> _Source_:
>> Start

Drive on the Left in Australia

By Alex Proimos from Sydney

Basic road rules in Australia

Mostly, the road rules in Australia are similar or the same as New Zealand including keeping to the left. There are differences though- there often can be hundreds of KM’s between towns, meaning you have to know what’s coming up so you don’t run out of fuel. Also, once you get out of the town, there is always the danger of bounding kangaroos, which will create more damage to your car than a stray possum or rabbit!

Seat belts:

These must be worn by all occupants and the driver is responsible for those under 16 years of age. Children and babies must be in approved child restraints.

Driving under the influence

The laws around this are almost identical to New Zealand’s laws. Learner and restricted licence categories have a zero limit. For adults with full licences, the legal limit is 0.05%. Driving under the influence is treated as a criminal offence.

Speed limits:

Limits are clearly stated. Most urban areas have a limit of 50km/h, school zones have a reduced limit during school hours which this differs throughout the states. Outside on the open road, top speed limits vary so pay attention to signage. In Victoria, Tasmania, NSW, South Australia and Queensland, the limit is 100km/h. In the Northern Territory and Western Australia, the limit is 110km/h, with major highways being up to 130km/h for the Northern Territory.

Australias Longest Straight Road

Australias longest straight road by Korkut Tas

Speeding fines:

Speed cameras are used throughout Australia. Some of these are hidden cameras. Police vehicles will likely have speed cameras and can pull you over. Tickets are sent to the registered address. While overseas fines are often not pursued, it may affect your driving licence application in future. Speeding the day before public holidays and between Christmas and New Year will result in twice the fines and double demerit points.

Melbourne CBD:

The CBD has trams, and so unique road rules have developed. A dotted yellow line means you can drive in the tram lane if safe. If there is a solid yellow line, it is a dedicated tram lane. Tram passengers have right of way when disembarking. Also be aware of Melbourne’s ‘hook turn’. At marked intersections, if you need to turn right at an intersection, pull into the left lane and indicate to turn right. Sit in the centre of the intersection until it is safe to turn right. This seems counter-intuitive, but it keeps the road clear for traffic staying straight.

Tolls

Many roads throughout Aussie have tolls. These can only be paid electronically using a transponder which is fitted to your car. If you incur a toll and do not have a transponder, a photograph of your registration is captured. You have 1-3 days (state dependent) to pay this fee before a fine is issued. There will be a phone number you can call to arrange payment, or a website to visit where you can pay online. If you rent a vehicle, ask the company for their policy before you leave the parking lot.

Roundabouts

These are the same as NZ. If you are turning left, indicate left and stay in the left lane. If you are going straight, do not indicate as you enter the roundabout, and then signal left as you exit the roundabout. If you are turning right, indicate right, stay in the right-turning lane, and indicate left as you take your exit.

We Live Here Too Please Drive Carefully Australia

Photo taken in Tewantin (just north of Brisbane) by Kgbo

Can you drive in Australia with a NZ license?

Yes, a New Zealand license can be used for driving in Australia and is only valid for three months, after that you’ll need to get an Australian licence for the state you are in. Generally to get an Australian drivers licence (it depends on the state) but you’ll need proof of an Australian address, proof of Australian residency, and government photo ID. It will also help if you have an Australian bank account. It costs between $50 - $150, depending on the state/territory.

>> End

> _Information given_:

>> Start

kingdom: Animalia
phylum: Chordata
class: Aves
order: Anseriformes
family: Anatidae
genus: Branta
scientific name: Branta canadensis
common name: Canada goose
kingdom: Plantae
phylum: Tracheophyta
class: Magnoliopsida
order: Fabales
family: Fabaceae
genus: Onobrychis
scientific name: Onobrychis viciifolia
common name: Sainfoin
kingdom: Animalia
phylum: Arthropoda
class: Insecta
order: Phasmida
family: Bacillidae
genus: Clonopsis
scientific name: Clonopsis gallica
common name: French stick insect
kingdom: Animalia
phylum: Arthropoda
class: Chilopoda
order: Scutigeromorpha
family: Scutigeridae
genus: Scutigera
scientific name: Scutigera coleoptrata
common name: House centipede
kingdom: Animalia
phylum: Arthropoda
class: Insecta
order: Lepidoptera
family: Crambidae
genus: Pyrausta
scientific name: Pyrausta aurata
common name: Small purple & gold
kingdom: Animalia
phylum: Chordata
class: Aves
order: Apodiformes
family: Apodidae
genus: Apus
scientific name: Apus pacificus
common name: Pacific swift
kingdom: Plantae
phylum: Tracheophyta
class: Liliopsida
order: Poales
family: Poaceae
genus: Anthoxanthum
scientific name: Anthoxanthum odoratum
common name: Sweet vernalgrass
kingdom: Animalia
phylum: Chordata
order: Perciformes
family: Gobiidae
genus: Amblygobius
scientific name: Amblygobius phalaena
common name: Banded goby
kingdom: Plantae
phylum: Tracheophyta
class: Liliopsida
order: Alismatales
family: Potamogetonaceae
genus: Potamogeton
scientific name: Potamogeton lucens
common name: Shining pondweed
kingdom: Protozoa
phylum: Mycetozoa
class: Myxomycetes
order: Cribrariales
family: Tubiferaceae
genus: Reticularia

>> End

> _Instructions_:
(a) Sum up the driving guide in two sentences.
(b) Give every line of the rows naming living things as a JSON list of strings, one string per line, with blank lines left out.
The driving guide and the rows are unrelated material.

> _Written answers_:
(a) The driving guide says Australia's road rules, including keeping to the left, are mostly like New Zealand's, though towns can be hundreds of kilometers apart and kangaroos are a danger outside town. It covers seat belts, driving under the influence, speed limits and fines, tolls, roundabouts, Melbourne's tram rules and hook turn, and the three-month limit on driving with a New Zealand license.

(b)
[
  "kingdom: Animalia",
  "phylum: Chordata",
  "class: Aves",
  "order: Anseriformes",
  "family: Anatidae",
  "genus: Branta",
  "scientific name: Branta canadensis",
  "common name: Canada goose",
  "kingdom: Plantae",
  "phylum: Tracheophyta",
  "class: Magnoliopsida",
  "order: Fabales",
  "family: Fabaceae",
  "genus: Onobrychis",
  "scientific name: Onobrychis viciifolia",
  "common name: Sainfoin",
  "kingdom: Animalia",
  "phylum: Arthropoda",
  "class: Insecta",
  "order: Phasmida",
  "family: Bacillidae",
  "genus: Clonopsis",
  "scientific name: Clonopsis gallica",
  "common name: French stick insect",
  "kingdom: Animalia",
  "phylum: Arthropoda",
  "class: Chilopoda",
  "order: Scutigeromorpha",
  "family: Scutigeridae",
  "genus: Scutigera",
  "scientific name: Scutigera coleoptrata",
  "common name: House centipede",
  "kingdom: Animalia",
  "phylum: Arthropoda",
  "class: Insecta",
  "order: Lepidoptera",
  "family: Crambidae",
  "genus: Pyrausta",
  "scientific name: Pyrausta aurata",
  "common name: Small purple & gold",
  "kingdom: Animalia",
  "phylum: Chordata",
  "class: Aves",
  "order: Apodiformes",
  "family: Apodidae",
  "genus: Apus",
  "scientific name: Apus pacificus",
  "common name: Pacific swift",
  "kingdom: Plantae",
  "phylum: Tracheophyta",
  "class: Liliopsida",
  "order: Poales",
  "family: Poaceae",
  "genus: Anthoxanthum",
  "scientific name: Anthoxanthum odoratum",
  "common name: Sweet vernalgrass",
  "kingdom: Animalia",
  "phylum: Chordata",
  "order: Perciformes",
  "family: Gobiidae",
  "genus: Amblygobius",
  "scientific name: Amblygobius phalaena",
  "common name: Banded goby",
  "kingdom: Plantae",
  "phylum: Tracheophyta",
  "class: Liliopsida",
  "order: Alismatales",
  "family: Potamogetonaceae",
  "genus: Potamogeton",
  "scientific name: Potamogeton lucens",
  "common name: Shining pondweed",
  "kingdom: Protozoa",
  "phylum: Mycetozoa",
  "class: Myxomycetes",
  "order: Cribrariales",
  "family: Tubiferaceae",
  "genus: Reticularia"
]